Supplied passage Block Start
A heatmap of the similarity scores for each parser over given pairs of documents

Parameters
  • parsers (str or List[str]) – The parsers to display the similarity scores for

  • report ({'sim', 'Renderer sim', 'Text Extractor sim', 'Tracer sim'}) – The specific similarity score to run. Choose one of sim, Renderer sim, Text Extractor sim or Tracer sim

  • annotated (bool, default=True) – Flag for whether or not similarity scores should be displayed on the heatmap

  • detailed (bool, default=False) – Flag for displaying all similarity scores for each parser

  • compare_orig (bool) – Whether reforge<->original comparison scores should be displayed in the heatmap. These comparisons don’t impact the recoverablity of the file and would only provide insight into a differential between the original and the reforge

  • height (int) – Height of the figure

  • width (int) – Width of the figure

  • save_display (str) – If not None, save a png of the figure to the file path specified by save_display

Return type

Seaborn heatmap

sim_sunburst(compare_orig: bool = True, full: bool = False, color: str = 'RdBu', color_range: List[float] = [0.6, 1])

Create an interactive sunburst for exploring the similarities between the documents for the Spotlight parsers

Parameters
  • compare_orig (bool) – Whether reforge<->original comparison scores should be displayed in the heatmap. These comparisons don’t impact the recoverablity of the file and would only provide insight into a differential between the original and the reforge

  • full (bool) – Create the full sunburst that has all possible combinations. Turning this off removes duplicate comparisons to reduce the overall number of slices.

  • color (str) – The color range to use. See https://plotly.com/python/builtin-colorscales/

  • color_range (List[float]) – The range to base the color on. Format is [min, max]

Return type

Plotly Sunburst

validity_report(report='overall', excluded_parsers=None)

Return a table of the validity classifications for each parser over each document.

Parameters
  • report ({overall, Renderer, Text Extraction, Font Extraction, Metadata Extraction, Tracer}) – Overall takes into account all of the tools of the given parser, or a specific tool can be specified

  • excluded_parsers (str or List[str]) – Parsers to exclude from the report

Returns

A DataFrame of the resulting labels

Return type

DataFrame
Supplied passage Block End
Input data Block Start
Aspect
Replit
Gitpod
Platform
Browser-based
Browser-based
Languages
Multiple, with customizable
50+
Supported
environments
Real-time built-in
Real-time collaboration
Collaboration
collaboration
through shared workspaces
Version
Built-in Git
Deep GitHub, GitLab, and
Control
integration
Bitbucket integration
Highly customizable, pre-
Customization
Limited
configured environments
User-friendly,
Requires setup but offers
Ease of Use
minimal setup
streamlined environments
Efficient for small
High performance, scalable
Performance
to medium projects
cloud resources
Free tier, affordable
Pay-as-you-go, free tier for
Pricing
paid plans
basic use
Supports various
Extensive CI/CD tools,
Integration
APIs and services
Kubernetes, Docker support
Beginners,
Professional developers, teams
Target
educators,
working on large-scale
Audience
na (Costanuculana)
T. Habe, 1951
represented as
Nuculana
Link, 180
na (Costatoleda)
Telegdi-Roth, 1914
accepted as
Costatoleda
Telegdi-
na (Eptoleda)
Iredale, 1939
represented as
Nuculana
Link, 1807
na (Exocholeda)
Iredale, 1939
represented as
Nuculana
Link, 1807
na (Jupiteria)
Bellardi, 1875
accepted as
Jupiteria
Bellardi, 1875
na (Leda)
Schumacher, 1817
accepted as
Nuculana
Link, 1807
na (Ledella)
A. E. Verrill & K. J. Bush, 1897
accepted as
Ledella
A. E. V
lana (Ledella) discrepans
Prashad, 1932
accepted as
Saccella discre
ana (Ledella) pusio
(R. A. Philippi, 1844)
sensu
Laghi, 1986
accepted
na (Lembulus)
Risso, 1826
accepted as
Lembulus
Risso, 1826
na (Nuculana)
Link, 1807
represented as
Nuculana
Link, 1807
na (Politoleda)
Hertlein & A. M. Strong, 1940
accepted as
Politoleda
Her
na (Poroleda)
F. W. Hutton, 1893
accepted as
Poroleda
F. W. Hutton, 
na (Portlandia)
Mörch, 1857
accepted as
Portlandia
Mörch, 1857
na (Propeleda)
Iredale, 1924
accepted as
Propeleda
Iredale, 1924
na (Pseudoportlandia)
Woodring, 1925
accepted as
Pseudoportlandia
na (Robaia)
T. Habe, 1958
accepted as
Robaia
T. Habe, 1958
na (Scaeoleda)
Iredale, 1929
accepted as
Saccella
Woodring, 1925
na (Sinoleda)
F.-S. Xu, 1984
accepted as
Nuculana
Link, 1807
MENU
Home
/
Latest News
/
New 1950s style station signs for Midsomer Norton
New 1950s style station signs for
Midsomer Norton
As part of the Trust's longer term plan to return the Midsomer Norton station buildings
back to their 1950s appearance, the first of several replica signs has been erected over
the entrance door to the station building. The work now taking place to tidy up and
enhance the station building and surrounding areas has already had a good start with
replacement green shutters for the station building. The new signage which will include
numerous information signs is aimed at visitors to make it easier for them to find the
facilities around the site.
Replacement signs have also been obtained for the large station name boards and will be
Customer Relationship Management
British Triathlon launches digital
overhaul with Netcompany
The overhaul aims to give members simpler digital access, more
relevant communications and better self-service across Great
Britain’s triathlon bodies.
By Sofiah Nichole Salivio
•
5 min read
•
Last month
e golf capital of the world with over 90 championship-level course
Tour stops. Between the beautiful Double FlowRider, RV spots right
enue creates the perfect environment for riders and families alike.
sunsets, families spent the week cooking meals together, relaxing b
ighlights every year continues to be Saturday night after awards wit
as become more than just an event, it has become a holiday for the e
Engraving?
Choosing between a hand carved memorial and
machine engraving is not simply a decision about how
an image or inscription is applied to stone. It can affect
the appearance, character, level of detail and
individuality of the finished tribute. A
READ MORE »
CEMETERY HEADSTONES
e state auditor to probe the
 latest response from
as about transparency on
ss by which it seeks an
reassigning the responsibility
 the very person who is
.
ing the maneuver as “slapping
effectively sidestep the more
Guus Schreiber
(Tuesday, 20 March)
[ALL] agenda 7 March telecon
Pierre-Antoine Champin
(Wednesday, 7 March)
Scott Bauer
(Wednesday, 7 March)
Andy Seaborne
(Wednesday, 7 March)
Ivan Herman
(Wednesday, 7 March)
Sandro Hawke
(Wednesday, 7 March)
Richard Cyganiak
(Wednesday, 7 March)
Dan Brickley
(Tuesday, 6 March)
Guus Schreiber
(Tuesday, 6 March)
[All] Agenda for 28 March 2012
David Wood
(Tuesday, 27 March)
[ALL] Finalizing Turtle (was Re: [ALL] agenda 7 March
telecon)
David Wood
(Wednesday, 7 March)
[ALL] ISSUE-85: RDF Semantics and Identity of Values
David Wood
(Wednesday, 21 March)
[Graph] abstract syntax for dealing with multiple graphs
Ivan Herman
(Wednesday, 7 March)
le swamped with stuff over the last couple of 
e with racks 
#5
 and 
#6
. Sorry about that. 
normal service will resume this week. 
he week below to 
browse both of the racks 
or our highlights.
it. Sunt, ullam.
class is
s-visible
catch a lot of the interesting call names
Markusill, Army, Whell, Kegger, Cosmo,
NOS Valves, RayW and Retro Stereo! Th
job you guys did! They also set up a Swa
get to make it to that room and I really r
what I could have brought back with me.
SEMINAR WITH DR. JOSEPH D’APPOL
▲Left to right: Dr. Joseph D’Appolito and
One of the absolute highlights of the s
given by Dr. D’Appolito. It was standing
Input data Block End
To-do item — From the parser documentation, output the passage starting at the words "Create an interactive" and stopping after "number of slices.".

Answer area —
Create an interactive sunburst for exploring the similarities between the documents for the Spotlight parsers

Parameters
  • compare_orig (bool) – Whether reforge<->original comparison scores should be displayed in the heatmap. These comparisons don’t impact the recoverablity of the file and would only provide insight into a differential between the original and the reforge

  • full (bool) – Create the full sunburst that has all possible combinations. Turning this off removes duplicate comparisons to reduce the overall number of slices.